(Excerpts from a dataset)
******
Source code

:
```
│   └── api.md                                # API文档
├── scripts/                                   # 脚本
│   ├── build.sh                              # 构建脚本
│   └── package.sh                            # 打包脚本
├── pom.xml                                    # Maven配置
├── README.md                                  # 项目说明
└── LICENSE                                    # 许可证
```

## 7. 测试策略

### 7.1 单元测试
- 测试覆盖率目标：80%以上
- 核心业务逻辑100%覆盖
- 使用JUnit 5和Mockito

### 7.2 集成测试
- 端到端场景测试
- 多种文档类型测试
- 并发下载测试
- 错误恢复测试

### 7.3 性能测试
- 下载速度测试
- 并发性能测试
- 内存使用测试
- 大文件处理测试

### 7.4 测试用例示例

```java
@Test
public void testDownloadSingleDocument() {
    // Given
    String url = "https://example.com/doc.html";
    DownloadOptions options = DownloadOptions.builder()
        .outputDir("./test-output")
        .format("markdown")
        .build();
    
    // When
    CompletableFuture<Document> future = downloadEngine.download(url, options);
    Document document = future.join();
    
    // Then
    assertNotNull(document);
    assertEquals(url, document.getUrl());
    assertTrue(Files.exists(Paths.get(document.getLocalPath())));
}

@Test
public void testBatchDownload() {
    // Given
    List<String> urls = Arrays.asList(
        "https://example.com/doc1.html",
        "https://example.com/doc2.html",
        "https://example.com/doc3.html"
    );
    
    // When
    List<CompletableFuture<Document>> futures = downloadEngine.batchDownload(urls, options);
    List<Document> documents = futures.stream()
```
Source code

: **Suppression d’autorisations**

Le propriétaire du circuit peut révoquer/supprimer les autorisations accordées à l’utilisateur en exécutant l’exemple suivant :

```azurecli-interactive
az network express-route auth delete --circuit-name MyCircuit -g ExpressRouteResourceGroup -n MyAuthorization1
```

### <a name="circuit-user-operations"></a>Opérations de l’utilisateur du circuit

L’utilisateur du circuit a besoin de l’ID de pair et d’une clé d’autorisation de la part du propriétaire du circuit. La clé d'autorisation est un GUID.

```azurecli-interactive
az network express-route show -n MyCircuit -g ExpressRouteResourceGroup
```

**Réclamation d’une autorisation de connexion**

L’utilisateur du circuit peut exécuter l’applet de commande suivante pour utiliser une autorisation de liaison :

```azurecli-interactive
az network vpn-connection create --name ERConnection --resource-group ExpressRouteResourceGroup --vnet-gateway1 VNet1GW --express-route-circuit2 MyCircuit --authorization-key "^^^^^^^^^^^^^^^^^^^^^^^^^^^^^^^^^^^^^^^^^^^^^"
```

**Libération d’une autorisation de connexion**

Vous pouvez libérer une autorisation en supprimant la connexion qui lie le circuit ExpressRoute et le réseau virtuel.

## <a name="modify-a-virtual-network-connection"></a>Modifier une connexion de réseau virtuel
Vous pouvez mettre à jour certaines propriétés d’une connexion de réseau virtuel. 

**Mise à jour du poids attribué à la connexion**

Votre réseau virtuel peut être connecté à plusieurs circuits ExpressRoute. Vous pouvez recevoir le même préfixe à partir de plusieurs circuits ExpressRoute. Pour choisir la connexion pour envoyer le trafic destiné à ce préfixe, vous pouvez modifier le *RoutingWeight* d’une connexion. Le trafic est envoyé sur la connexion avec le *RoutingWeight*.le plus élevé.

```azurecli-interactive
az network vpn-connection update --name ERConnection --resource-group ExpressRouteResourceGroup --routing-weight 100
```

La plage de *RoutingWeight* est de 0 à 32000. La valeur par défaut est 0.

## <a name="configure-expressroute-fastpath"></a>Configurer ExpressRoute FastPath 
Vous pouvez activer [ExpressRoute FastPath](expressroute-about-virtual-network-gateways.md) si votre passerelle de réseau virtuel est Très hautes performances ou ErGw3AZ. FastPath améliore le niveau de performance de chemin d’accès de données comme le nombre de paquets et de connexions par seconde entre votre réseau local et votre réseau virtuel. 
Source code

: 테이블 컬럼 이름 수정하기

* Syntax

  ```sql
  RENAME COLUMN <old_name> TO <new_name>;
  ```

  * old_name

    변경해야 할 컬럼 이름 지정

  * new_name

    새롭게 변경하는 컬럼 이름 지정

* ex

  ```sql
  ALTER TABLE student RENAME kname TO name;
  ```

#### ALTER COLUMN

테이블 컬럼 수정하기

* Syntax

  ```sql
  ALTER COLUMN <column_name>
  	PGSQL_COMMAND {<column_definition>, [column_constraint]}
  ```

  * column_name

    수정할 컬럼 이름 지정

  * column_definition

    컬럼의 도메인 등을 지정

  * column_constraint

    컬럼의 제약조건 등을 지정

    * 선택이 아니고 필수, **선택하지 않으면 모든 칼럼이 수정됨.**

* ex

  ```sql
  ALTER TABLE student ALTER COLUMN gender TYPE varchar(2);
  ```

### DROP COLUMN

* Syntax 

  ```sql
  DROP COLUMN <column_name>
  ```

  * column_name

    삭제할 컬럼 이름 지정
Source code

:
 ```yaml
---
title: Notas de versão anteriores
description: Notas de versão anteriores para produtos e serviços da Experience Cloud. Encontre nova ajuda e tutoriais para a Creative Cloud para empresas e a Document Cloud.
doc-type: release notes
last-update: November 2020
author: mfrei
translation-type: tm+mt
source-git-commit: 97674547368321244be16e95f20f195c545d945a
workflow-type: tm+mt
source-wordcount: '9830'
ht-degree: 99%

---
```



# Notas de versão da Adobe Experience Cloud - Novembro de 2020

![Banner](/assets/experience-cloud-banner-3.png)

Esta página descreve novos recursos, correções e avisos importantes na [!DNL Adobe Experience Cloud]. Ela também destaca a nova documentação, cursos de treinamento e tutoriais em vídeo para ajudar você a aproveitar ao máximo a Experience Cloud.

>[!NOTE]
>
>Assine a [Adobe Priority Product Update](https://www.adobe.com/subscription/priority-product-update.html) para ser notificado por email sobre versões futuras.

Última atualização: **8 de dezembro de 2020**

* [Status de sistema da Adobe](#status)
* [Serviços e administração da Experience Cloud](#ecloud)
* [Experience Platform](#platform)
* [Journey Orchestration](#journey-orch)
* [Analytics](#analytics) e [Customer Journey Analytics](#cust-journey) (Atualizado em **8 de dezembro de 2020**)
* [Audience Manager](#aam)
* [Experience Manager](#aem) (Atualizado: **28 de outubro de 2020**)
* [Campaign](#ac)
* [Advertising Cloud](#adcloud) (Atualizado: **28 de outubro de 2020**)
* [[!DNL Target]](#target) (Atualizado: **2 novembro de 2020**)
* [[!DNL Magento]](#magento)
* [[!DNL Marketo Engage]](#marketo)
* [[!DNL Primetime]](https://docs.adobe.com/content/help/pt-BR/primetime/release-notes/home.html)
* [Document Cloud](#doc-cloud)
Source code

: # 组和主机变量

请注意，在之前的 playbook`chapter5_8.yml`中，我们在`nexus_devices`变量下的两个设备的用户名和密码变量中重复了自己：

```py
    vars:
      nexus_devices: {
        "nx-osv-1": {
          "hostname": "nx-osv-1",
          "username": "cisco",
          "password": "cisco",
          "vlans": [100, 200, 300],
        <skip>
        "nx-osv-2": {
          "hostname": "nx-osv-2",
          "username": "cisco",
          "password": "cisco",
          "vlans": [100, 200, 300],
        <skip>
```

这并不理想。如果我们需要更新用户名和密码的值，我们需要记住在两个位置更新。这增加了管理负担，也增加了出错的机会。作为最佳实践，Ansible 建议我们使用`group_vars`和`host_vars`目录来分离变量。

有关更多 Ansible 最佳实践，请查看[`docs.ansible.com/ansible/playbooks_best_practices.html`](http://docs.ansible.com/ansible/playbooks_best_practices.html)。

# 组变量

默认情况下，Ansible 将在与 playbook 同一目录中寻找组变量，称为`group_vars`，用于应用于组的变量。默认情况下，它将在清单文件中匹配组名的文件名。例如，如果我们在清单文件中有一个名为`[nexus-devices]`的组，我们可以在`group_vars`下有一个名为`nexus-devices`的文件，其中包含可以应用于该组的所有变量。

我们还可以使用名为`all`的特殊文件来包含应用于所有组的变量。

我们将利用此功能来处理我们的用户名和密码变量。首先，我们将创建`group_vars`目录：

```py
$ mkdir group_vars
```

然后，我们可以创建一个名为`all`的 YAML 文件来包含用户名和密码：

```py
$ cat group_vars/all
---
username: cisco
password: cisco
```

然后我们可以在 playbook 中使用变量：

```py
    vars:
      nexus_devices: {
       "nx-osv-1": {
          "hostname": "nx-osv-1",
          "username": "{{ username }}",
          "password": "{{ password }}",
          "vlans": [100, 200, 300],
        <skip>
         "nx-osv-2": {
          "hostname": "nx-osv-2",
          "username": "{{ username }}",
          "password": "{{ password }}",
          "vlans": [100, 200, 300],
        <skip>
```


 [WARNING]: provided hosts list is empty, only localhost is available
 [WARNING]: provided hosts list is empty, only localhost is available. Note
******
(Problem details)
Nothing but the lines above from the one containing "à la connexion**" through the one containing "La plage de" should appear in the answer, each repeated exactly.

(Answer below)
**Mise à jour du poids attribué à la connexion**

Votre réseau virtuel peut être connecté à plusieurs circuits ExpressRoute. Vous pouvez recevoir le même préfixe à partir de plusieurs circuits ExpressRoute. Pour choisir la connexion pour envoyer le trafic destiné à ce préfixe, vous pouvez modifier le *RoutingWeight* d’une connexion. Le trafic est envoyé sur la connexion avec le *RoutingWeight*.le plus élevé.

```azurecli-interactive
az network vpn-connection update --name ERConnection --resource-group ExpressRouteResourceGroup --routing-weight 100
```

La plage de *RoutingWeight* est de 0 à 32000. La valeur par défaut est 0.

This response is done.